The Investment Itself

In addition to asking plenty of questions about yourself and your circumstances, your adviser should also be prepared to tell you all the important details about the investment product itself. Here’s a list of the topics they should cover.

  • Terms and conditions – What terms and conditions apply to this product? For example, can you change your mind within a certain period if you decide it’s not the product for you?
  • How long? – You’ll need to know how long your money will be tied up in the investment. Generally speaking, longer-term investments yield better returns, but it’s important to consider your own personal circumstances when choosing.
  • The risks – What are the risks associated with this specific product? Ask about the inherent risks, such as counter-party risk and asset allocation.
  • Best-case / worst-case scenarios – What is the worst that could happen to your money? Likewise, what’s the best outcome you could hope for? And, what can you realistically expect to get back from this investment product?
  • Extra charges – Are there any extra charges involved in investing in this product? Who benefits from these charges? Is there any reason why you’ve been charged additional fees?
  • Flexibility – Does this investment product offer any flexibility if, for example, you needed to access your money earlier than anticipated? Can you put more money into it at a later date?

Alternative Products

You should also be offered a range of alternative products to provide you with a clear comparison. If you feel that your adviser is pushing you towards one particular product, approach with caution. Some financial institutions still incentivise their staff to sell certain products, and making the investment may benefit them more than you.

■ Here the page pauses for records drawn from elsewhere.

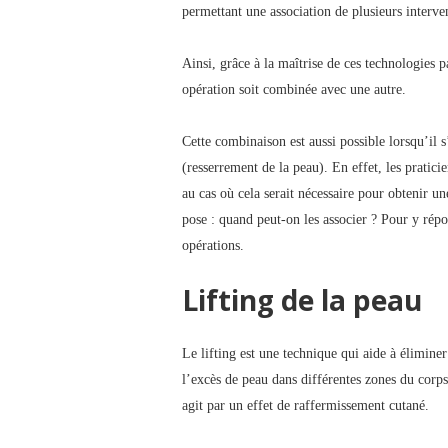
permettant une association de plusieurs interve
Ainsi, grâce à la maîtrise de ces technologies p
opération soit combinée avec une autre.
Cette combinaison est aussi possible lorsqu’il s
(resserrement de la peau). En effet, les pratic
au cas où cela serait nécessaire pour obtenir 
pose : quand peut-on les associer ? Pour y rép
opérations.
Lifting de la peau
Le lifting est une technique qui aide à éliminer
l’excès de peau dans différentes zones du corps
agit par un effet de raffermissement cutané.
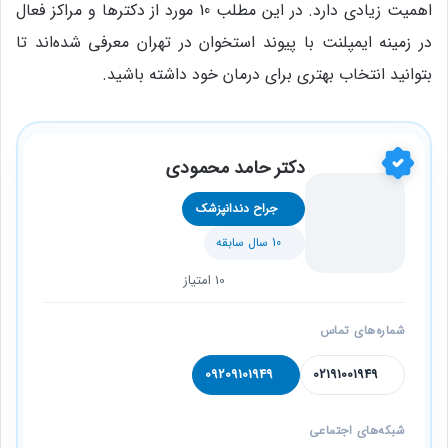
اهمیت زیادی دارد. در این مطلب 10 مورد از دکترها و مراکز فعال
در زمینه ایمپلنت با پیوند استخوان در تهران معرفی شده‌اند تا
بتوانید انتخاب بهتری برای درمان خود داشته باشید.
دكتر حامد محمودی
جراح دندانپزشک
10 سال سابقه
10 امتیاز
شماره‌های تماس
09209101949
02191001949
شبکه‌های اجتماعی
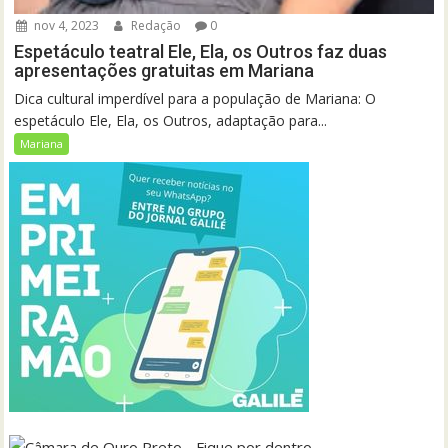
nov 4, 2023
Redação
0
Espetáculo teatral Ele, Ela, os Outros faz duas
apresentações gratuitas em Mariana
Dica cultural imperdível para a população de Mariana: O
espetáculo Ele, Ela, os Outros, adaptação para...
Mariana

Mis-Sold Investment Products – Your Rights

Remember, if you believe that you have been mis-sold an investment product, the law is firmly on your side. In recent years, thousands of people across the country have lodged complaints with the FOS, and many have been awarded compensation for their mis-sold product.

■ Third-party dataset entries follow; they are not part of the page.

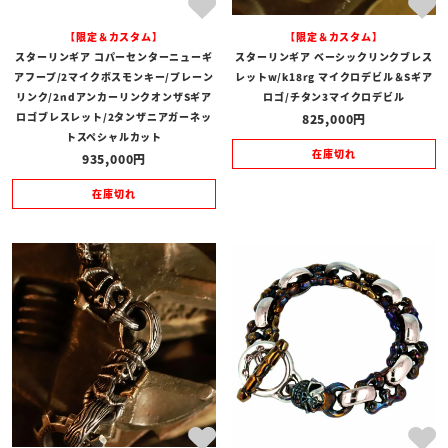
【限定＆カスタム】
【限定＆カスタム】
スターリンギア コパーセンターニューギ
スターリンギア ベーシックリンクブレス
アフープ/2マイクボスモンキー/プレーン
レットw/k18rg マイクロデビル＆Sギア
リンク/2ndアンカーリンクオンザSギア
ロゴ/チタン3マイクロデビル
ロゴブレスレット/2タンザニアガーネッ
825,000
トスペシャルカット
在庫切れ
935,000
在庫切れ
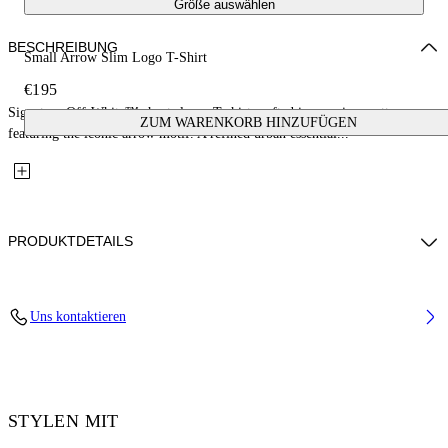
Größe auswählen
BESCHREIBUNG
Small Arrow Slim Logo T-Shirt
€195
Signature Off-White™ short sleeve T-shirt crafted in premium cotton,
ZUM WARENKORB HINZUFÜGEN
featuring the iconic arrow motif. A refined urban essential...
PRODUKTDETAILS
Material: 100% Cotton, Rib Details: 3% Elastane 97% Cotton
Uns kontaktieren
Code: OMAA027F25JER00F1001
STYLEN MIT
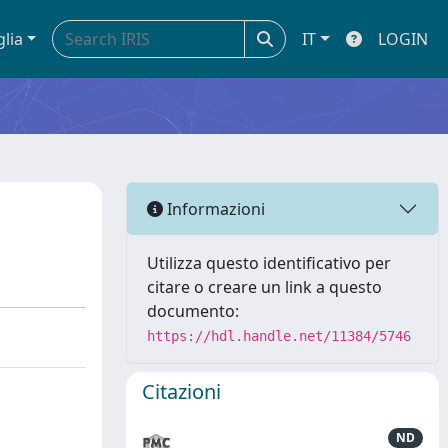
glia
IT
LOGIN
Informazioni
Utilizza questo identificativo per
citare o creare un link a questo
documento:
https://hdl.handle.net/11384/5746
Citazioni
ND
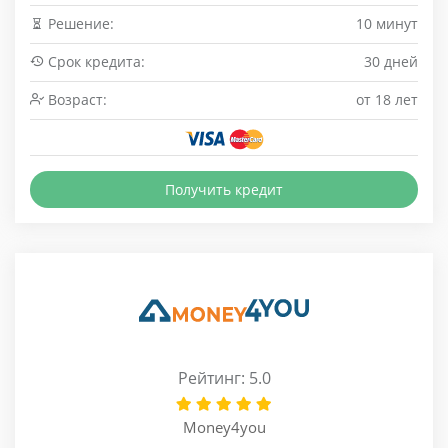
Решение:
10 минут
Срок кредита:
30 дней
Возраст:
от 18 лет
Получить кредит
Рейтинг: 5.0
Money4you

However, if possible, it’s worthwhile trying to avoid getting into this situation in the first instance. Make sure you know what questions your adviser should be asking you, and also, what specific details you need to know about the investment product, in order to make an informed decision.

If you feel confused by the information that your adviser is providing you, this is their problem, not yours. Ask them to explain with more clarity, and if they’re unable to do so, seek the help of another financial adviser.